Il y aurait eu beaucoup encore à souligner dans la nouvelle Stratégie de sécurité nationale des États-Unis d’Amérique, comme par exemple pour l’Afrique où l’administration US veut rompre avec la logique de l’aide et y substituer une politique d’investissements productifs. On voit se dessiner un mouvement de repli pour les États-Unis, du « théâtre mondial » vers l’hémisphère occidental, avec une ligne de défense en Indopacifique. Une autre synthèse pourrait être de remarquer que les termes de « solidarité », « droits de l’homme » et « État de droit » sont absents du document… De même, la déclaration du porte-parole du Kremlin Dmitry Peskov à la télévision d’état russe le 7 décembre dernier, selon laquelle « La nouvelle stratégie de sécurité américaine s’accorde avec les perceptions russes » et que « Les ajustements que nous y constatons correspondent dans beaucoup d’aspects à notre vision » indique que l’administration américaine est autant aujourd’hui un défi qu’un allié pour nombre de pays et d’instances internationales.

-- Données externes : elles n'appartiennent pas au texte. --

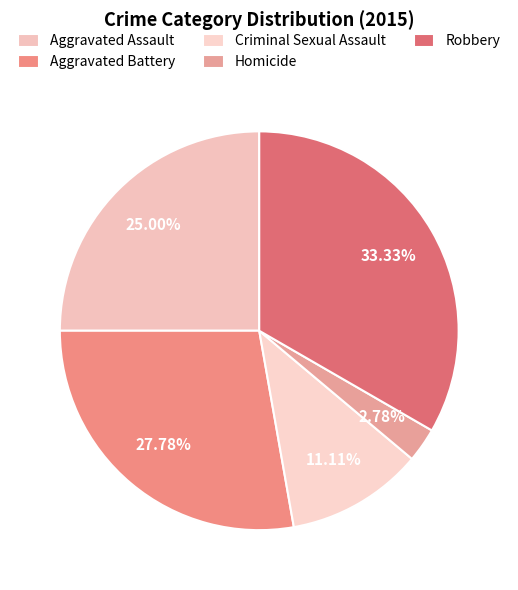

Which slice is the smallest?

Homicide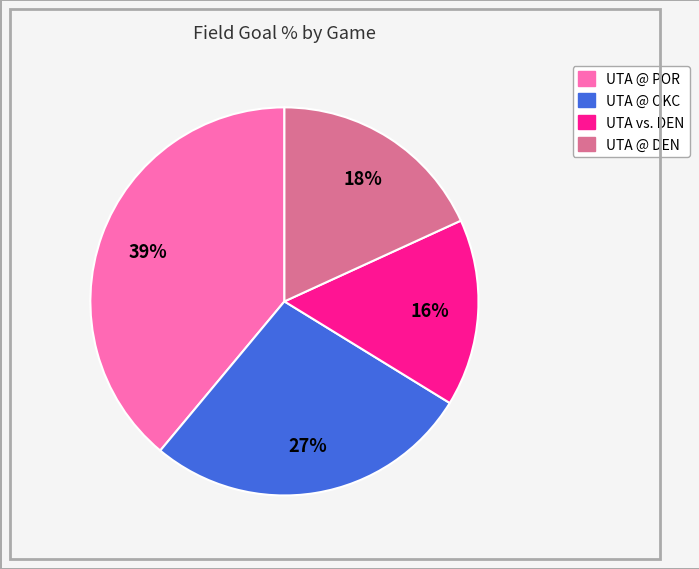

Is there a majority slice in this chart?

No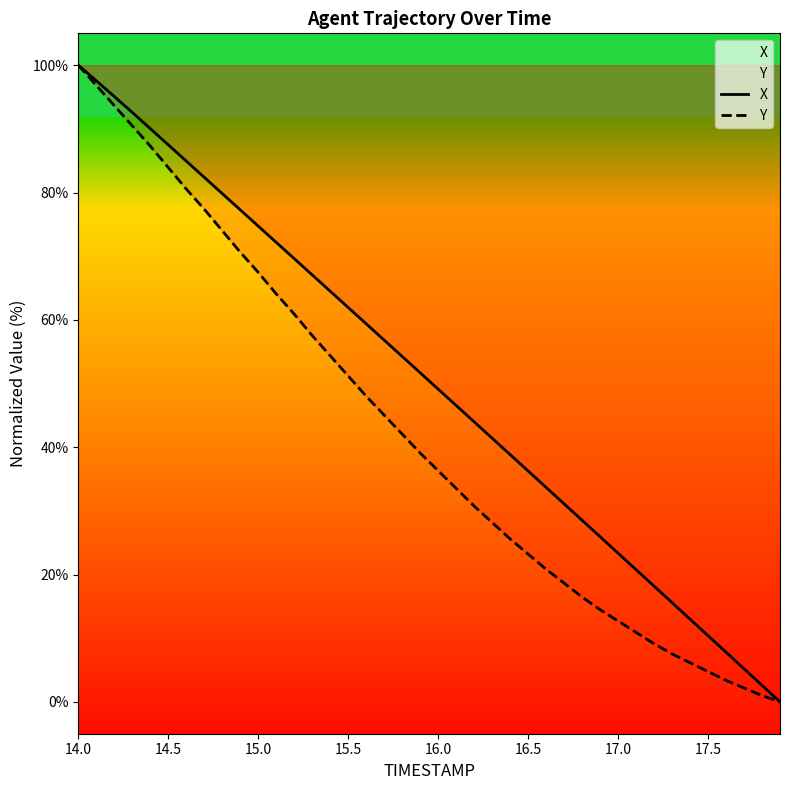

True or false: X and Y cross at least once.

False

Le mot de la fin peut être laissé à Pete Hegseth, le secrétaire à la guerre des Etats-Unis, lors d’un discours le 6 décembre dernier au Reagan National Defense Forum, au cours duquel il assena trois fois cette formule « Fini l’idéalisme utopique ; place au réalisme pur et dur ».

Pierre Brunet

Ecrivain et humanitaire.

[1] La doctrine Monroe, formulée en 1823, peut se résumer aux trois points clés :

  1. Les Amériques du Nord et du Sud sont fermées à la colonisation et à l’intervention européenne (et à l’intervention. l’Amérique du Nord et l’Amérique du Sud devaient être le domaine des États-Unis.
  2. Toute nouvelle tentative d’étendre les systèmes politiques européens aux Amériques sera traitée comme une menace pour la paix et la sécurité des États-Unis.
  3. Les États-Unis n’interviendront pas dans les affaires européennes.

 

Pierre Brunet est romancier et membre du Conseil d’administration de l’ONG SOLIDARITES INTERNATIONAL. Il s’engage dans l’humanitaire au Rwanda en 1994, puis en 1995 en Bosnie, et est depuis retourné sur le terrain (Afghanistan en 2003, jungle de Calais en 2016, camps de migrants en Grèce et Macédoine en 2016, Irak et Nord-Est de la Syrie en 2019, Ukraine en 2023). Les romans de Pierre Brunet sont publiés chez Calmann-Lévy : « Barnum » en 2006, « JAB » en 2008, « Fenicia » en 2014 et « Le triangle d’incertitude » en 2017. Ancien journaliste, Pierre Brunet publie régulièrement des articles d’analyse, d’opinion, ou des chroniques.